Starting at the line with "Member Types" and going on through the line with "group booking pro", reproduce each line in the records below exactly and nothing more.

Dataset entries:
=== Section Start ===

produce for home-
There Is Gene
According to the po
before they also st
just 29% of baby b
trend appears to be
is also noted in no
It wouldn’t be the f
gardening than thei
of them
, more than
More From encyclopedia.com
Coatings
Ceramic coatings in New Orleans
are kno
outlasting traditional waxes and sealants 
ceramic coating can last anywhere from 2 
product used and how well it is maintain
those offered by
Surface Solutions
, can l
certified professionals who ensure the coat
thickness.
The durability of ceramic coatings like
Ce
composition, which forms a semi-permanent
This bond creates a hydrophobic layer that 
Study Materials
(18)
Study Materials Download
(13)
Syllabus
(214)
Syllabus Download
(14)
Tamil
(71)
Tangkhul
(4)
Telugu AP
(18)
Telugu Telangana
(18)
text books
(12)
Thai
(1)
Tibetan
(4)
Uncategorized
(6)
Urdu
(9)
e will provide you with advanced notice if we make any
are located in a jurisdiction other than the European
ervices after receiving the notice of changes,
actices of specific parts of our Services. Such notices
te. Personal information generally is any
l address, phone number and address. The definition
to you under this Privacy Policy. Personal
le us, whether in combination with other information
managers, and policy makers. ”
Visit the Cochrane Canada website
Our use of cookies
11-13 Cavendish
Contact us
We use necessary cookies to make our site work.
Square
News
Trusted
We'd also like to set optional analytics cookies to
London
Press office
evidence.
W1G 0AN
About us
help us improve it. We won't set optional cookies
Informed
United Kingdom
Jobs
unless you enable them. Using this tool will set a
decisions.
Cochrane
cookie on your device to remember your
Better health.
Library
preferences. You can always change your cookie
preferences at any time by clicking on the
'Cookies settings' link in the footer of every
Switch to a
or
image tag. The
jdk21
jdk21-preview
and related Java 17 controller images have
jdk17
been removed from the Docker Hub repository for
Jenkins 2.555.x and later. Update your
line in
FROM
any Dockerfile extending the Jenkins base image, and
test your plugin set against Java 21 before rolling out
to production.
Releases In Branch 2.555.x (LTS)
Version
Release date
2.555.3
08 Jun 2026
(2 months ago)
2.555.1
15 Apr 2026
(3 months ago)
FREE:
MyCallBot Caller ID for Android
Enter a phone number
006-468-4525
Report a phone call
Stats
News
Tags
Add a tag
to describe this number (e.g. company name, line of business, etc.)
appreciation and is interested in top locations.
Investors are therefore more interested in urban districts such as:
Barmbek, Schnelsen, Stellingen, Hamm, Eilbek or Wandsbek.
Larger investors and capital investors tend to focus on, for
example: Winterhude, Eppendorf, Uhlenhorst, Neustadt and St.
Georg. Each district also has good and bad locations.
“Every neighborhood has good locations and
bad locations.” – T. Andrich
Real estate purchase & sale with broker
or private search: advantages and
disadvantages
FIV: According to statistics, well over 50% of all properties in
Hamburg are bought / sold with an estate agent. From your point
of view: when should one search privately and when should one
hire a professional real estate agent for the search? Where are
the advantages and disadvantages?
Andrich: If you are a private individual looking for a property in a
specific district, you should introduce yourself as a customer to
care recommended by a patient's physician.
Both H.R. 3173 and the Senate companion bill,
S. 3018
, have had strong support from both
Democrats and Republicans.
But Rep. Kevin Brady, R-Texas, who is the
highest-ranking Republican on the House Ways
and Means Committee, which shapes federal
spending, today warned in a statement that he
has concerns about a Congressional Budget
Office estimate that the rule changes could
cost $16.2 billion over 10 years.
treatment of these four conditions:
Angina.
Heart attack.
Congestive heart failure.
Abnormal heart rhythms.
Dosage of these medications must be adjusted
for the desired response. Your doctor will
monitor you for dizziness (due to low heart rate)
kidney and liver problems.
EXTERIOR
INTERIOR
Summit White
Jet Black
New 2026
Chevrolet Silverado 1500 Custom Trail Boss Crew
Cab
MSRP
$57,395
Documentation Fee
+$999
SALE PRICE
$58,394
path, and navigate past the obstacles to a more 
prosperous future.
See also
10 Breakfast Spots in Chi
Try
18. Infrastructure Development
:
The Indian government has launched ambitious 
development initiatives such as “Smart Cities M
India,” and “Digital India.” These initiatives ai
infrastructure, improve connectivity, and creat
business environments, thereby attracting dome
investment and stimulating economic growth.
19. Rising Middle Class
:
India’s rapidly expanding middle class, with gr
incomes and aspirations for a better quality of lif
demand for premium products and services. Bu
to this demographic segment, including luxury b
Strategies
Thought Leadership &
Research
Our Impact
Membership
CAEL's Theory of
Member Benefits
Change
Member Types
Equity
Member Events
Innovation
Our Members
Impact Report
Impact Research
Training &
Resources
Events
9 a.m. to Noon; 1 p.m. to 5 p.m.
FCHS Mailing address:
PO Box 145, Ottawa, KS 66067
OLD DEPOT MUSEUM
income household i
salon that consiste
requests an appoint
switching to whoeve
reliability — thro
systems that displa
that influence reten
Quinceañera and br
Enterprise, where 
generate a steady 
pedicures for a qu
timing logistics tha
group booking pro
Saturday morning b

=== Section End ===

__Finished task__:
Member Types
Equity
Member Events
Innovation
Our Members
Impact Report
Impact Research
Training &
Resources
Events
9 a.m. to Noon; 1 p.m. to 5 p.m.
FCHS Mailing address:
PO Box 145, Ottawa, KS 66067
OLD DEPOT MUSEUM
income household i
salon that consiste
requests an appoint
switching to whoeve
reliability — thro
systems that displa
that influence reten
Quinceañera and br
Enterprise, where 
generate a steady 
pedicures for a qu
timing logistics tha
group booking pro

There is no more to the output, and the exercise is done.